_Aim of the task:_
Once the line with "Нажмите для просмотра" is found, write it out along with every line after it, exactly, up to the last line of the entries below. Exclude pictures.

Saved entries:
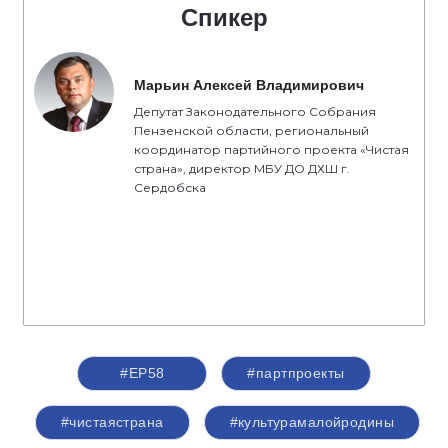
Спикер
Марьин Алексей Владимирович
Депутат Законодательного Собрания
Пензенской области, региональный
координатор партийного проекта «Чистая
страна», директор МБУ ДО ДХШ г.
Сердобска
#ЕР58
#партпроекты
#чистаястрана
#культурамалойродины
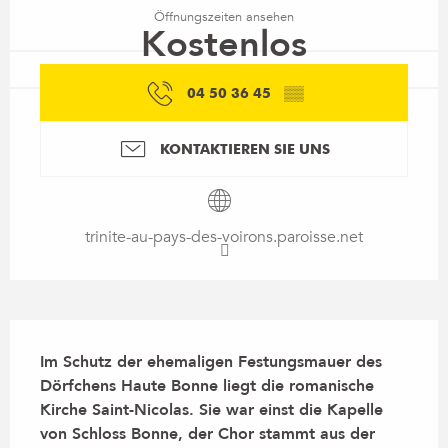
Öffnungszeiten ansehen
Kostenlos
04 50 36 45
▒▒
KONTAKTIEREN SIE UNS
trinite-au-pays-des-voirons.paroisse.net
Beschreibung
Im Schutz der ehemaligen Festungsmauer des 
Dörfchens Haute Bonne liegt die romanische 
Kirche Saint-Nicolas. Sie war einst die Kapelle 
von Schloss Bonne, der Chor stammt aus der 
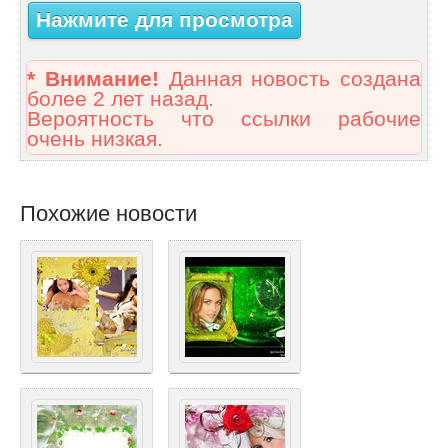
Нажмите для просмотра
* Внимание!
Данная новость создана
более 2 лет назад.
Вероятность что ссылки рабочие
очень низкая.
Похожие новости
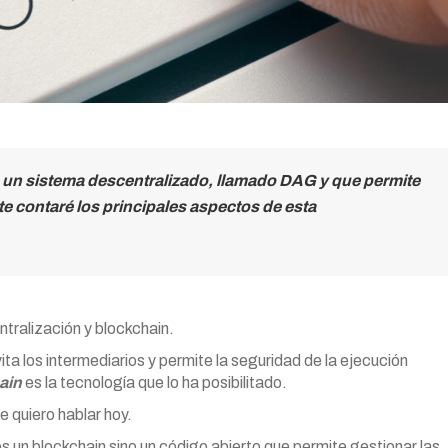
 un sistema descentralizado, llamado DAG y que permite
te contaré los principales aspectos de esta
tralización y blockchain.
ita los intermediarios y permite la seguridad de la ejecución
ain
es la tecnología que lo ha posibilitado.
te quiero hablar hoy.
s un blockchain sino un código abierto que permite gestionar las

_Response to the exercise:_
Нажмите для просмотра
* Внимание!
Данная новость создана
более 2 лет назад.
Вероятность что ссылки рабочие
очень низкая.
Похожие новости
 un sistema descentralizado, llamado DAG y que permite
te contaré los principales aspectos de esta
tralización y blockchain.
ita los intermediarios y permite la seguridad de la ejecución
ain
es la tecnología que lo ha posibilitado.
te quiero hablar hoy.
s un blockchain sino un código abierto que permite gestionar las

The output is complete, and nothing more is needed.